Both cross country teams huddling up prior to their race at the Mesa College Rampage on Oct. 20, 2023. (Photo by Dylan DeVlieger)

Mesa Community College cross country teams look to compete well in postseason

The men’s and women’s cross country teams of Mesa Community College look to put on a good performance at the NJCAA Region I Championships on Saturday, Oct. 28.

As of the Oct. 18 rankings, the men’s team is ranked first in the country and the women’s team is ranked fifth, according to the U.S. Track and Field and Cross Country Coaches Association polls. However, the teams are doing their best to focus on getting better as the regular season concludes.

“Yea we look at them [the rankings], and we do use them as a motivational tool. Although, even though the men are number one right now, we just talk about staying hungry, staying motivated, staying humble,” said head coach of both teams, Daniel Pescador.

The rankings are a nice accolade and a boost of confidence for runners, however Pescador has made an effort to communicate to the team that ultimately, the races still need to be run and good performances are what dictate rankings.

The Mesa College Rampage on Friday, Oct. 20 presented an opportunity to compete at home for the first time since late August during the Mesa College Early Bird Open. 

The event consisted of only MCC runners, and allowed the teams to hone in on strategy and get a better feel for how they are performing going into the post season.

However, the contest also came just six days after both teams competed at the Highlander Invitational in Riverside, California.

The six day turnaround was the shortest either team has had to prepare for all season.

At the Highlander Invitational, the men’s team finished 13th out of the field of 26 teams from three separate associations; National Junior College Athletic Association, National Association of Intercollegiate Athletics, and the National Collegiate Athletic Association.

The women’s team only had two runners compete at the 6,000 meter distance level, with Carmela Baldwin finishing 92nd and Regina Raimo finishing 127th out of a field of 256.

A point of emphasis for the team throughout the season has been their “pack mentality”, according to Pescador.

“We are always trying to maintain about 40 seconds from our number one to our number five runners. Really just trying to keep each other close in a race, and that’s the way that we train,” said Pescador. 

The men’s 2022 season ended with MCC runners scoring both first and second place in the national championship race, however they were defeated by Paradise Valley Community College who’s runners were able to secure spots three, four, five, six, and seven.

Cross country is scored by adding up the place of the top five runners of each team. Similar to golf, the team with the lowest score wins. 
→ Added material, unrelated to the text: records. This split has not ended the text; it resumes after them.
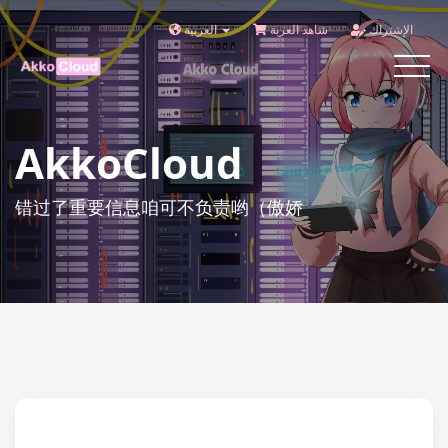
الإشتراك
شاهد العربة
العربية
Toggle
navigat
AkkoCloud
错过了重要信息咱可不负责哟（傲娇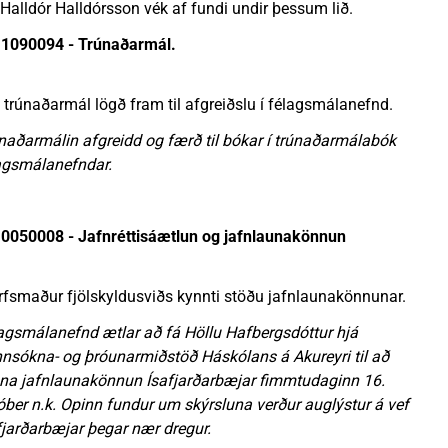
 Halldór Halldórsson vék af fundi undir þessum lið.
1090094 - Trúnaðarmál.
 trúnaðarmál lögð fram til afgreiðslu í félagsmálanefnd.
naðarmálin afgreidd og færð til bókar í trúnaðarmálabók
agsmálanefndar.
0050008 - Jafnréttisáætlun og jafnlaunakönnun
rfsmaður fjölskyldusviðs kynnti stöðu jafnlaunakönnunar.
agsmálanefnd ætlar að fá Höllu Hafbergsdóttur hjá
nsókna- og þróunarmiðstöð Háskólans á Akureyri til að
na jafnlaunakönnun Ísafjarðarbæjar fimmtudaginn 16.
óber n.k. Opinn fundur um skýrsluna verður auglýstur á vef
fjarðarbæjar þegar nær dregur.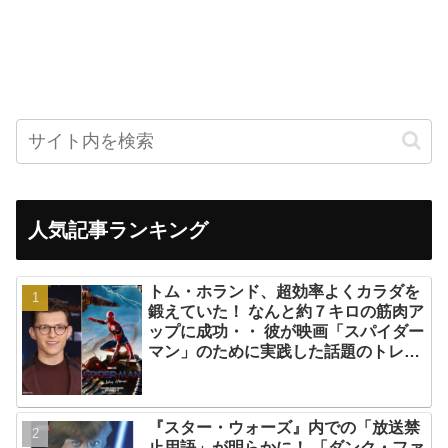
人気記事ランキング
トム・ホランド、超効率よくカラダを
鍛えていた！ なんと約７キロの筋肉ア
ップに成功・・ 彼が映画「スパイダー
マン」のために実践した話題のトレー
ニング方法とは？
『スター・ウォーズ』内での「放送禁
止用語」が明らかに！ 「ダンク・ファ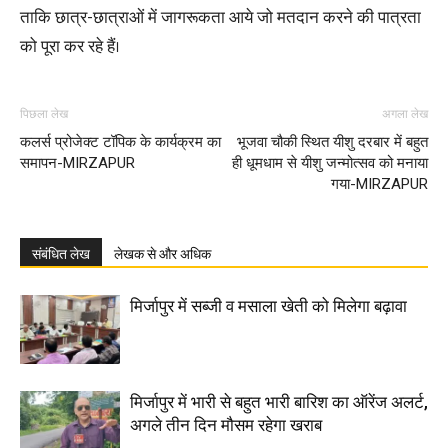
ताकि छात्र-छात्राओं में जागरूकता आये जो मतदान करने की पात्रता
को पूरा कर रहे हैं।
पिछला लेख
अगला लेख
कलर्स प्रोजेक्ट टॉपिक के कार्यक्रम का
भूजवा चौकी स्थित यीशु दरबार में बहुत
समापन-MIRZAPUR
ही धूमधाम से यीशु जन्मोत्सव को मनाया
गया-MIRZAPUR
संबंधित लेख
लेखक से और अधिक
मिर्जापुर में सब्जी व मसाला खेती को मिलेगा बढ़ावा
मिर्जापुर में भारी से बहुत भारी बारिश का ऑरेंज अलर्ट,
अगले तीन दिन मौसम रहेगा खराब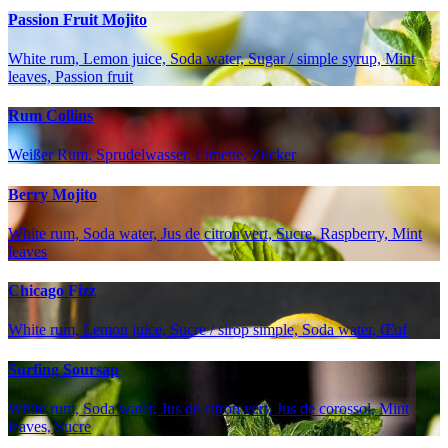
Passion Fruit Mojito
White rum, Lemon juice, Soda water, Sugar / simple syrup, Mint
leaves, Passion fruit
Rum Collins
Weißer Rum, Sprudelwasser, Limette, Zucker
Berry Mojito
White rum, Soda water, Jus de citron vert, Sucre, Raspberry, Mint
leaves
Chicago Fizz
White rum, Lemon juice, Sucre / sirop simple, Soda water, Œuf
Surfing Soursap
White rum, Soda water, Jus de citron vert, Jus de corossol, Mint
leaves, Sucre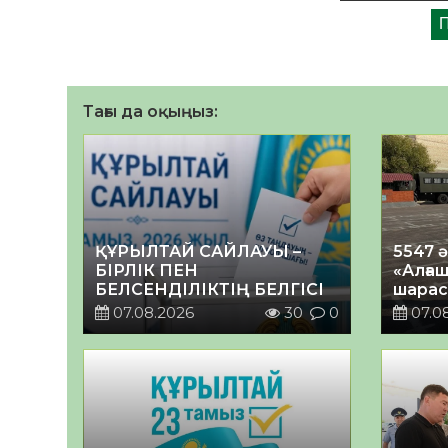
Тағы да оқыңыз:
ҚҰРЫЛТАЙ САЙЛАУЫ –
5547 
БІРЛІК ПЕН
«Алғаш
БЕЛСЕНДІЛІКТІҢ БЕЛГІСІ
шарас
07.08.2026
30
0
07.0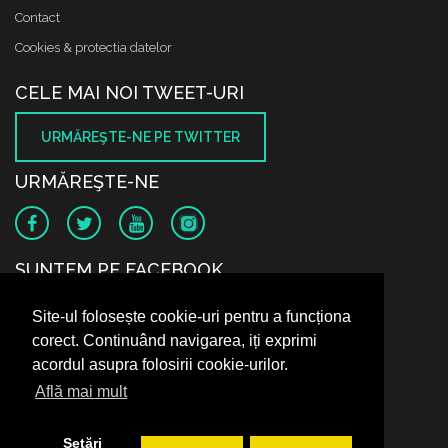
Contact
Cookies & protectia datelor
CELE MAI NOI TWEET-URI
URMĂREŞTE-NE PE TWITTER
URMĂREŞTE-NE
SUNTEM PE FACEBOOK
Site-ul folosește cookie-uri pentru a funcționa
corect. Continuând navigarea, iți exprimi
acordul asupra folosirii cookie-urilor.
Află mai mult
Setări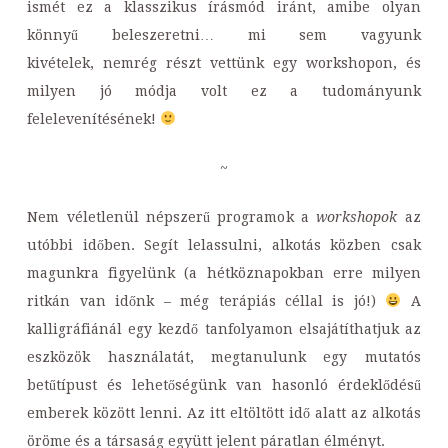
ismét ez a klasszikus írásmód iránt, amibe olyan
könnyű beleszeretni… mi sem vagyunk
kivételek, nemrég részt vettünk egy workshopon, és
milyen jó módja volt ez a tudományunk
felelevenítésének!
~
Nem véletlenül népszerű programok a
workshopok
az
utóbbi időben. Segít lelassulni, alkotás közben csak
magunkra figyelünk (a hétköznapokban erre milyen
ritkán van időnk – még terápiás céllal is jó!)
A
kalligráfiánál egy kezdő tanfolyamon elsajátíthatjuk az
eszközök használatát, megtanulunk egy mutatós
betűtípust és lehetőségünk van hasonló érdeklődésű
emberek között lenni. Az itt eltöltött idő alatt az alkotás
öröme és a társaság együtt jelent páratlan élményt.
The finish to the 2022 men’s season revealed the need to improve upon the team’s ability to finish races strong and as a pack, leading to coach Pescador placing an emphasis on it this year.
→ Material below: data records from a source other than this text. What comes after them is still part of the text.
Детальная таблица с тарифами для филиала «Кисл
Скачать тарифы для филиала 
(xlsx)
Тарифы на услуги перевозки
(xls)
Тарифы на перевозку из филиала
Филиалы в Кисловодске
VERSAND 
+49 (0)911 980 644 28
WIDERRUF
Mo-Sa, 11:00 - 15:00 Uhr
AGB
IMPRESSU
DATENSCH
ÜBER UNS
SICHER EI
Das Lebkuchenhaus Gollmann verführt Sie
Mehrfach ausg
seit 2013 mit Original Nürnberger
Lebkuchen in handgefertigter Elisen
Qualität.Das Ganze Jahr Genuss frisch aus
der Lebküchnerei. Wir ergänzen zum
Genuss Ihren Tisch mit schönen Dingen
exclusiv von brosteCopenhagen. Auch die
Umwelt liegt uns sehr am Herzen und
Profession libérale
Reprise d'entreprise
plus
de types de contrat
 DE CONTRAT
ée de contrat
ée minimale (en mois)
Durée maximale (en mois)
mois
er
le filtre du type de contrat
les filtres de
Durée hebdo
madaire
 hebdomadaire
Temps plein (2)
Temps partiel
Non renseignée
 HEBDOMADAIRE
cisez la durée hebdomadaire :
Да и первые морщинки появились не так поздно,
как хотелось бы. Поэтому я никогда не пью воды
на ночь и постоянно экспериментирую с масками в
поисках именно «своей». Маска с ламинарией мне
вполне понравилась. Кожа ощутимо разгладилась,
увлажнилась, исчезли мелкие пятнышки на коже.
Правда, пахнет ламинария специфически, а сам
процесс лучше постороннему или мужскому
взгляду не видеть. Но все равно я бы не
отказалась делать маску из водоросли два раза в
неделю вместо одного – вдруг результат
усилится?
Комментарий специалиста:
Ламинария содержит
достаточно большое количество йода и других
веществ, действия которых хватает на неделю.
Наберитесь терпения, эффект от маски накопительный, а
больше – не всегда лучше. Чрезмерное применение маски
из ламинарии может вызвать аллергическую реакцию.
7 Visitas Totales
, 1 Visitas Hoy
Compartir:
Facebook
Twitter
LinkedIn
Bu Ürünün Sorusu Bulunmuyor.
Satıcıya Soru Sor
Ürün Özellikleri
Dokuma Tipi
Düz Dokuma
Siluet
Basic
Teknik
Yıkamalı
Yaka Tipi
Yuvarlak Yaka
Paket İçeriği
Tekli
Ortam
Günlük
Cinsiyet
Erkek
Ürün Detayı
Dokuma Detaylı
The ultimate balance lies within the team’s ability to stay together as a pack while also maintaining a good speed.

The team showed an ability to finish with a high speed by finishing first and second, but the “pack mentality” Pescador was looking to improve upon was still lacking.

The work to get better as a team has allowed for their success in the rankings, however individual accolades have also been awarded to runners as well.

Carmela Baldwin won her second ACCAC Runner of the Week honors after her performance at the Highlander Invitational.

“Seeing her work and evolve and adapt these last eight weeks, it’s definitely been no surprise. The conversation has been, you’re [Baldwin] in the hunt to win a national championship. The way that she’s training and racing, she’s gonna be there in the end,” said Pescador.

At this point in the season, the team places an emphasis on body maintenance and recovery to ensure top performance. An injury now could prove to be catastrophic for postseason aspirations.

Weathering illness is also a component to the war of attrition that is injuries in sports. As the weather begins to cool, athletes must take the changing temperatures into account when taking care of their health.

“It’s just about building off of what we’ve done all summer [and] all fall long. We do start to back off a bit in terms of our weekly mileage. We start to get more rest in between our workouts,” said Pescador.

The NJCAA Region I Championships on Saturday, Oct. 28 is the next performance for both teams in Glendale, Arizona, followed by the NJCAA Division II National Championships on Saturday, Nov. 11 in Huntsville, Alabama.